Accordingly, a bizarre death at Phoenix Airport inspired CBS' Kelly Wallace to examine the impact of increased counterterrorist screening at airport terminals. The dead woman, Carol Anne Gotbaum, was "the daughter-in-law of a top New York City official." Wallace reported that she may have become irate when tight security made her miss her flight; she was arrested and handcuffed; and found dead in a holding cell. Wallace noted that the Transportation Security Administration now trains screeners to be on the lookout for "signs of stress, fear and deception" in passengers and that Gotbaum was en route to "alcohol rehab in Tucson."
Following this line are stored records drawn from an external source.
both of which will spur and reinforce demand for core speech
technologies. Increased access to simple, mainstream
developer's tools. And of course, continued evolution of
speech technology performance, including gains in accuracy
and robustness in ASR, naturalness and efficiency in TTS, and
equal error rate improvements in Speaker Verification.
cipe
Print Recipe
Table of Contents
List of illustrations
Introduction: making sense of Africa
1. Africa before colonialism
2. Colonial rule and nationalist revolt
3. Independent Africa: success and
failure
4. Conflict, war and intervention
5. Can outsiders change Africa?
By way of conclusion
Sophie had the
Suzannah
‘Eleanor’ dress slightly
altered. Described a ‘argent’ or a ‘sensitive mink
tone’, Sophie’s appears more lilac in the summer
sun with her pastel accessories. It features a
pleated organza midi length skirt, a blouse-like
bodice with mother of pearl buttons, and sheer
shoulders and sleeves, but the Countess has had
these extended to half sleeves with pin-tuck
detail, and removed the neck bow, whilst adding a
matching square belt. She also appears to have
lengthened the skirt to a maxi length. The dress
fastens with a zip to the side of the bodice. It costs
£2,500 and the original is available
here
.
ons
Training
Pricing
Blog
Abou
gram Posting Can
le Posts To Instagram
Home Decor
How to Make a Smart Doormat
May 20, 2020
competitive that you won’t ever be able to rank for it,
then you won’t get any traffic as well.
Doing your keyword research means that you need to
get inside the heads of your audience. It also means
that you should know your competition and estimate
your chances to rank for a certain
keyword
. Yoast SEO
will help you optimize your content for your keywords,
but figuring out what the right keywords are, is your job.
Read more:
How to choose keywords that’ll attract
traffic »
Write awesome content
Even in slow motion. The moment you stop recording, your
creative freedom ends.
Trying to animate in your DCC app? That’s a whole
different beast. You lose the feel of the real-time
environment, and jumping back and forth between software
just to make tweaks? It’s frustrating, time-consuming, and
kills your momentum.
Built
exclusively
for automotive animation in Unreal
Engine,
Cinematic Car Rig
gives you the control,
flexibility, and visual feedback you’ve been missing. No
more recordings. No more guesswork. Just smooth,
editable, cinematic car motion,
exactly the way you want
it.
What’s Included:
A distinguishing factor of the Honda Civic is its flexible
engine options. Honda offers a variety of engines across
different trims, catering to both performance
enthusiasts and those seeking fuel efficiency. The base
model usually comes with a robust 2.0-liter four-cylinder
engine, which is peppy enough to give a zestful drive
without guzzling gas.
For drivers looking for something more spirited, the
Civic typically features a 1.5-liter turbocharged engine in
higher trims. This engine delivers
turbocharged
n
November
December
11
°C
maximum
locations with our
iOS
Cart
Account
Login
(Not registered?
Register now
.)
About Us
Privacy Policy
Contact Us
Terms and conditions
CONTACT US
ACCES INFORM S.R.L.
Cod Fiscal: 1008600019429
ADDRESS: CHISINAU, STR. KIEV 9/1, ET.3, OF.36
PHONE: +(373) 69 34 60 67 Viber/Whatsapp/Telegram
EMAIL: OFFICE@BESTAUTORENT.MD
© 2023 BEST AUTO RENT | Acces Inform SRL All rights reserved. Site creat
Wallace's story was not CBS' lead however. That was about the "record number of bags getting lost." Nancy Cordes explained the combination of factors that lead to mishandled luggage: after liquid carry-ons were banned more passengers used check-in; smaller regional jets have less room for carry-ons; labor force downsizing has resulted in fewer baggage handlers. Still, CBS' decision to make luggage its lead was needlessly alarmist--especially when Cordes used the following blind quote from "one travel expert." He recommends that passengers pack "assuming that their bags will get to their destination about 24 hours after they do." Hearing such a recommendation one would conclude that there is something like a 50/50 chance of bags going missing. Hardly: even in the summer's worst month just eight checked bags out of every 1,000 were lost or delayed or damaged or stolen. That is a 99.2% chance of success.